_EXERCISE DIRECTIONS_
The complete listing goes into the output exactly, without its pictures.

_AVAILABLE DATA_
# # # # #

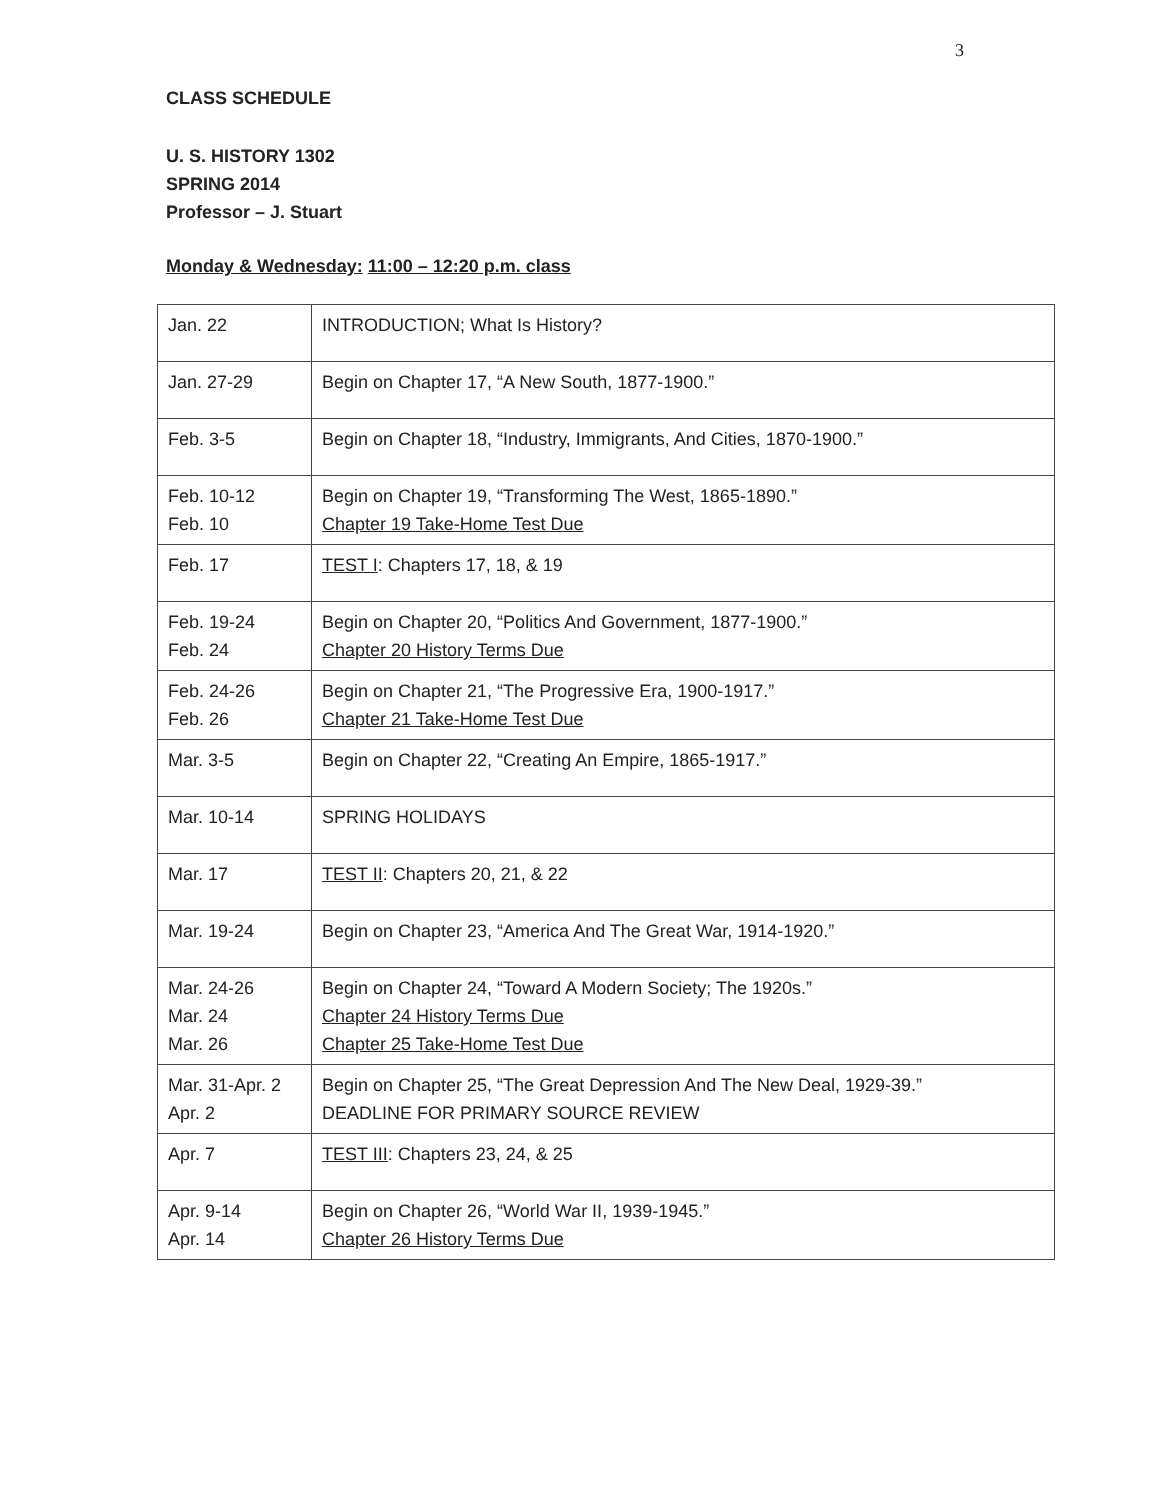3
CLASS SCHEDULE
U. S. HISTORY 1302
SPRING 2014
Professor – J. Stuart
Monday & Wednesday: 11:00 – 12:20 p.m. class
| Jan. 22 | INTRODUCTION; What Is History? |
| Jan. 27-29 | Begin on Chapter 17, “A New South, 1877-1900.” |
| Feb. 3-5 | Begin on Chapter 18, “Industry, Immigrants, And Cities, 1870-1900.” |
| Feb. 10-12 Feb. 10 | Begin on Chapter 19, “Transforming The West, 1865-1890.” Chapter 19 Take-Home Test Due |
| Feb. 17 | TEST I : Chapters 17, 18, & 19 |
| Feb. 19-24 Feb. 24 | Begin on Chapter 20, “Politics And Government, 1877-1900.” Chapter 20 History Terms Due |
| Feb. 24-26 Feb. 26 | Begin on Chapter 21, “The Progressive Era, 1900-1917.” Chapter 21 Take-Home Test Due |
| Mar. 3-5 | Begin on Chapter 22, “Creating An Empire, 1865-1917.” |
| Mar. 10-14 | SPRING HOLIDAYS |
| Mar. 17 | TEST II : Chapters 20, 21, & 22 |
| Mar. 19-24 | Begin on Chapter 23, “America And The Great War, 1914-1920.” |
| Mar. 24-26 Mar. 24 Mar. 26 | Begin on Chapter 24, “Toward A Modern Society; The 1920s.” Chapter 24 History Terms Due Chapter 25 Take-Home Test Due |
| Mar. 31-Apr. 2 Apr. 2 | Begin on Chapter 25, “The Great Depression And The New Deal, 1929-39.” DEADLINE FOR PRIMARY SOURCE REVIEW |
| Apr. 7 | TEST III : Chapters 23, 24, & 25 |
| Apr. 9-14 Apr. 14 | Begin on Chapter 26, “World War II, 1939-1945.” Chapter 26 History Terms Due |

# # # # #

_THE COMPLETED TASK_
3
CLASS SCHEDULE
U. S. HISTORY 1302
SPRING 2014
Professor – J. Stuart
Monday & Wednesday: 11:00 – 12:20 p.m. class
| Jan. 22 | INTRODUCTION; What Is History? |
| Jan. 27-29 | Begin on Chapter 17, “A New South, 1877-1900.” |
| Feb. 3-5 | Begin on Chapter 18, “Industry, Immigrants, And Cities, 1870-1900.” |
| Feb. 10-12 Feb. 10 | Begin on Chapter 19, “Transforming The West, 1865-1890.” Chapter 19 Take-Home Test Due |
| Feb. 17 | TEST I : Chapters 17, 18, & 19 |
| Feb. 19-24 Feb. 24 | Begin on Chapter 20, “Politics And Government, 1877-1900.” Chapter 20 History Terms Due |
| Feb. 24-26 Feb. 26 | Begin on Chapter 21, “The Progressive Era, 1900-1917.” Chapter 21 Take-Home Test Due |
| Mar. 3-5 | Begin on Chapter 22, “Creating An Empire, 1865-1917.” |
| Mar. 10-14 | SPRING HOLIDAYS |
| Mar. 17 | TEST II : Chapters 20, 21, & 22 |
| Mar. 19-24 | Begin on Chapter 23, “America And The Great War, 1914-1920.” |
| Mar. 24-26 Mar. 24 Mar. 26 | Begin on Chapter 24, “Toward A Modern Society; The 1920s.” Chapter 24 History Terms Due Chapter 25 Take-Home Test Due |
| Mar. 31-Apr. 2 Apr. 2 | Begin on Chapter 25, “The Great Depression And The New Deal, 1929-39.” DEADLINE FOR PRIMARY SOURCE REVIEW |
| Apr. 7 | TEST III : Chapters 23, 24, & 25 |
| Apr. 9-14 Apr. 14 | Begin on Chapter 26, “World War II, 1939-1945.” Chapter 26 History Terms Due |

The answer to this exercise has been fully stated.